/---

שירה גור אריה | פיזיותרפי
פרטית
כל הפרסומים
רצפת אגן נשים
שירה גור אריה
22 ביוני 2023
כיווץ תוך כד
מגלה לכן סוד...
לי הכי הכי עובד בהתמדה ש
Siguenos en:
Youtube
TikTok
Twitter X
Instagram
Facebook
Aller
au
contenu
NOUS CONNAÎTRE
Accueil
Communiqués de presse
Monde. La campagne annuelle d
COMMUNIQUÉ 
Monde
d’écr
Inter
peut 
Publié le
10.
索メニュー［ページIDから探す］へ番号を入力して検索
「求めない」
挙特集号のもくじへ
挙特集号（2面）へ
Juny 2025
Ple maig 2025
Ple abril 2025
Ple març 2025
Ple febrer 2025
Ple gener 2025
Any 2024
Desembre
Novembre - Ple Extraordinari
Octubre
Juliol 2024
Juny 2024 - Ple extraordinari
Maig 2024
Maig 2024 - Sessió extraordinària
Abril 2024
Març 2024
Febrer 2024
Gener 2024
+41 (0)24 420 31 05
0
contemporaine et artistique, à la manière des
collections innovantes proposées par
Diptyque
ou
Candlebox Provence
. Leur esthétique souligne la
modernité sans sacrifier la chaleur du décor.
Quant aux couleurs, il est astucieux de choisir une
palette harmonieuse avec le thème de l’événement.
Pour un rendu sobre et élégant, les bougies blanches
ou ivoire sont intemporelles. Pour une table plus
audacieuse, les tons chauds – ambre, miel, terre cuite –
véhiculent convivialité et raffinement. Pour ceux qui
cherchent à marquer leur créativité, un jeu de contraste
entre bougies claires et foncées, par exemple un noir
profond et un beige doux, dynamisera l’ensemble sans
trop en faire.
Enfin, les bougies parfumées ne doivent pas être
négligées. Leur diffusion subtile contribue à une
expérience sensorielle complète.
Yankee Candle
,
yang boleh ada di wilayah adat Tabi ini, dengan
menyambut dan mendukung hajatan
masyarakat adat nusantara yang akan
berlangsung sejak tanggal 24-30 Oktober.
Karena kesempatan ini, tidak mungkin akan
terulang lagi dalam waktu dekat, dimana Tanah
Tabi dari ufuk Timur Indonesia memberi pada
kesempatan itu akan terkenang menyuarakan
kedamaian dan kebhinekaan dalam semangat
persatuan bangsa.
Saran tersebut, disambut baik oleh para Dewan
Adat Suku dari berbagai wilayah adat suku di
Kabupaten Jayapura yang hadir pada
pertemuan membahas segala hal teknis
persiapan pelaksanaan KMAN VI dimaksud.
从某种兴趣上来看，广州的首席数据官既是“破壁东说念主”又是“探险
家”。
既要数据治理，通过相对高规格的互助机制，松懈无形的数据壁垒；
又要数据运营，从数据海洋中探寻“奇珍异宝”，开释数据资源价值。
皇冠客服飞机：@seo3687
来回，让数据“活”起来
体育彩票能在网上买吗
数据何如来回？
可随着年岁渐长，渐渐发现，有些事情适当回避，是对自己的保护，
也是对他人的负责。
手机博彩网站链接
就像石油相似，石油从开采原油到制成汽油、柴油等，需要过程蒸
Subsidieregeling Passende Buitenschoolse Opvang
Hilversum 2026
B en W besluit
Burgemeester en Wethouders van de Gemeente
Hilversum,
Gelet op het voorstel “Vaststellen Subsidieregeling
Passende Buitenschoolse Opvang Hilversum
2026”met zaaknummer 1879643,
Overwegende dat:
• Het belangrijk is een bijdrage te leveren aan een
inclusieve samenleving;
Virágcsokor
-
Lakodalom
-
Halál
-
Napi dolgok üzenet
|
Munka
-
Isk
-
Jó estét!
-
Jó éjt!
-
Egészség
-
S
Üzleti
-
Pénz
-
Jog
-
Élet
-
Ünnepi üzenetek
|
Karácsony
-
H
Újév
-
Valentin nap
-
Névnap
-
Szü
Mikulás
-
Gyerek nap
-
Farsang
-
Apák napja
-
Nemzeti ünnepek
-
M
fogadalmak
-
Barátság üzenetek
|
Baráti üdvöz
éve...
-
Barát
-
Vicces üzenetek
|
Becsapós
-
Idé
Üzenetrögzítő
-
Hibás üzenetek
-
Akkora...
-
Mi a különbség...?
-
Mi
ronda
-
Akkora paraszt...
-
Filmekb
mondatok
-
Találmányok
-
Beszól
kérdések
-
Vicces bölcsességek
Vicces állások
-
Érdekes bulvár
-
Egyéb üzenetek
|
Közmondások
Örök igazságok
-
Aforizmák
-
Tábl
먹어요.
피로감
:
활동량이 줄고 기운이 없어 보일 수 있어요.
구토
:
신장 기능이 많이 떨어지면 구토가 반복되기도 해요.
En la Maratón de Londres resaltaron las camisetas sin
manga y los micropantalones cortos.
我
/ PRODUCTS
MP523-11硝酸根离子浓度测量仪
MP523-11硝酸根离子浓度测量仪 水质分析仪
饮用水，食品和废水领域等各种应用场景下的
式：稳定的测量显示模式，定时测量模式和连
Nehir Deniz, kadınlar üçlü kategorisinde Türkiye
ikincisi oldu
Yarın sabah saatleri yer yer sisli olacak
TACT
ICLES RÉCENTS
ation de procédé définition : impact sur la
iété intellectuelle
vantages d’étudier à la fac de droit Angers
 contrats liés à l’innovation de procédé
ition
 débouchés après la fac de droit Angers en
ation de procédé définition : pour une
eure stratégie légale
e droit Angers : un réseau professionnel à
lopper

\---

About this task: Tell how many lines of the material above hold "Passende", answering with a bare number.

Reply to the task: 2